TASK DETAILS:
Please retype the House on Fire film passage below in full, word for word.

PASSAGE PROVIDED:
- Theatrical release poster
- Directed by: Kinji Fukasaku
- Screenplay by: Fumio Konami
- Based on: House on Fire by Kazuo Dan
- Starring: Ken Ogata Ayumi Ishida
- Cinematography: Daisaku Kimura
- Edited by: Isamu Ichida
- Music by: Takayuki Inoue
- Distributed by: Toei Company
- Release date: April 12, 1986 (Japan);
- Running time: 132 minutes
- Country: Japan
- Language: Japanese

= House on Fire (film) =

1986 film by Kinji Fukasaku

House on Fire (火宅の人, Kataku no hito) is a 1986 Japanese drama film directed by Kinji Fukasaku. It was chosen as Best Film at the Japan Academy Prize ceremony. The film grossed ¥1.010 billion in Japan.

==Plot==
Kazuo's parents split up when he is young and he later experiences difficulties in his own relationships. Kazuo grows up to be a writer who wins the Naoki Prize for his literature. His son Jiro develops meningitis, leaving him paralyzed and mentally disabled. His wife Yoriko turns to spiritual religion and their marriage breaks down. He is invited to the construction of a memorial to his old friend Dazai in Aomori on August 9, the day his son fell ill, and Yoriko says that the spirits tell her that evil will ensue that day at the hand of a woman. Kazuo takes his young assistant Keiko with him to Aomori and they consummate their affair. When he returns, he confesses to Yoriko that he was with Keiko in Aomori and she says that she knows because she knows everything he does. Yoriko leaves him and threatens a costly divorce, while his children reject Keiko. Kazuo considers selling his house but one stormy evening Yoriko returns and comforts the children. She tells Kazuo that she will stay with the children and he can leave.

DATASET RECORDS:
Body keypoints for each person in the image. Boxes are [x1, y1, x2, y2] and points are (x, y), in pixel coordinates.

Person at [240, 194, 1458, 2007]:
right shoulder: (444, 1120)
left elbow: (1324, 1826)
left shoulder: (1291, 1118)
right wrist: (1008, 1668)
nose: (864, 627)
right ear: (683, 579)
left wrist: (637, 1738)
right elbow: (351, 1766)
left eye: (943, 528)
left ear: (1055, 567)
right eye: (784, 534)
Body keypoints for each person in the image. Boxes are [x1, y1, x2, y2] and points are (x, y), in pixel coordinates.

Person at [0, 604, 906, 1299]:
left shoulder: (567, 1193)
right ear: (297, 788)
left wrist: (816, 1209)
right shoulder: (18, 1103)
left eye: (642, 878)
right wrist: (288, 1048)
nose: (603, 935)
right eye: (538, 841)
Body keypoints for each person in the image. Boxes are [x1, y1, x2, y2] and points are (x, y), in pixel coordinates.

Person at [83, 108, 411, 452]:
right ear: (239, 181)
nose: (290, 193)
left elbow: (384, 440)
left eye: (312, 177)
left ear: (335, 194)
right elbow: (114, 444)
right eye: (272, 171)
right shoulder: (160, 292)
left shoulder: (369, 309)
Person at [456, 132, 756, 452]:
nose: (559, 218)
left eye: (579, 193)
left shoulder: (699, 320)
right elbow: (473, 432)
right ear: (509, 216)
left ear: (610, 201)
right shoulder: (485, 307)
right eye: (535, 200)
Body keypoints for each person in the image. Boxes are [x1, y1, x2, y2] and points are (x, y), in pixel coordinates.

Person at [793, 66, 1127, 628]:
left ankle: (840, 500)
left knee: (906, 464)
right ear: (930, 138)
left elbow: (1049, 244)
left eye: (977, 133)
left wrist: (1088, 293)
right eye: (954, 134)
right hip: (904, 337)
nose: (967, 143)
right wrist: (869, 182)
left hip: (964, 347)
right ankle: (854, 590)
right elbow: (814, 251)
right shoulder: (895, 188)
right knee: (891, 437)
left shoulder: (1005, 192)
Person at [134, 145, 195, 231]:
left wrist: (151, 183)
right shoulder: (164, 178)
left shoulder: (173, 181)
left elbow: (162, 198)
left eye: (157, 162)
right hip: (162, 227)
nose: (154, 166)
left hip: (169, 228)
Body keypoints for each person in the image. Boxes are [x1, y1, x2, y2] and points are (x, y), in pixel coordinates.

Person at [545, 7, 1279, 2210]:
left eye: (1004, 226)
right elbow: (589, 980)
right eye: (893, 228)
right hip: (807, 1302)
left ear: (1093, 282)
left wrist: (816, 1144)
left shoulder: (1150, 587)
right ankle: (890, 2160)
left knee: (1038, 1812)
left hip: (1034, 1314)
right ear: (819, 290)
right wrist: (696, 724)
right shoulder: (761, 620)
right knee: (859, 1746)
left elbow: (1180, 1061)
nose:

RESPONSE TO THIS TASK:
- Theatrical release poster
- Directed by: Kinji Fukasaku
- Screenplay by: Fumio Konami
- Based on: House on Fire by Kazuo Dan
- Starring: Ken Ogata Ayumi Ishida
- Cinematography: Daisaku Kimura
- Edited by: Isamu Ichida
- Music by: Takayuki Inoue
- Distributed by: Toei Company
- Release date: April 12, 1986 (Japan);
- Running time: 132 minutes
- Country: Japan
- Language: Japanese

= House on Fire (film) =

1986 film by Kinji Fukasaku

House on Fire (火宅の人, Kataku no hito) is a 1986 Japanese drama film directed by Kinji Fukasaku. It was chosen as Best Film at the Japan Academy Prize ceremony. The film grossed ¥1.010 billion in Japan.

==Plot==
Kazuo's parents split up when he is young and he later experiences difficulties in his own relationships. Kazuo grows up to be a writer who wins the Naoki Prize for his literature. His son Jiro develops meningitis, leaving him paralyzed and mentally disabled. His wife Yoriko turns to spiritual religion and their marriage breaks down. He is invited to the construction of a memorial to his old friend Dazai in Aomori on August 9, the day his son fell ill, and Yoriko says that the spirits tell her that evil will ensue that day at the hand of a woman. Kazuo takes his young assistant Keiko with him to Aomori and they consummate their affair. When he returns, he confesses to Yoriko that he was with Keiko in Aomori and she says that she knows because she knows everything he does. Yoriko leaves him and threatens a costly divorce, while his children reject Keiko. Kazuo considers selling his house but one stormy evening Yoriko returns and comforts the children. She tells Kazuo that she will stay with the children and he can leave.